Aim of the exercise: List all lines of the data containing the word "contrast".

Collected data:
-- -- --

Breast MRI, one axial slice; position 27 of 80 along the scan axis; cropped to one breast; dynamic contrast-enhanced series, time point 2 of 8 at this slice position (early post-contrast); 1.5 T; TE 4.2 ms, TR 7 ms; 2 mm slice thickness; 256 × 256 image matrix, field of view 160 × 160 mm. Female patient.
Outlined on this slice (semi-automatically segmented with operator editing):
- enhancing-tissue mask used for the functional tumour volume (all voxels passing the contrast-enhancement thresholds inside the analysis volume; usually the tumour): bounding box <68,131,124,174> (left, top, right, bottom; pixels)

-- -- --

Reply to the task:
Breast MRI, one axial slice; position 27 of 80 along the scan axis; cropped to one breast; dynamic contrast-enhanced series, time point 2 of 8 at this slice position (early post-contrast); 1.5 T; TE 4.2 ms, TR 7 ms; 2 mm slice thickness; 256 × 256 image matrix, field of view 160 × 160 mm. Female patient.
- enhancing-tissue mask used for the functional tumour volume (all voxels passing the contrast-enhancement thresholds inside the analysis volume; usually the tumour): bounding box <68,131,124,174> (left, top, right, bottom; pixels)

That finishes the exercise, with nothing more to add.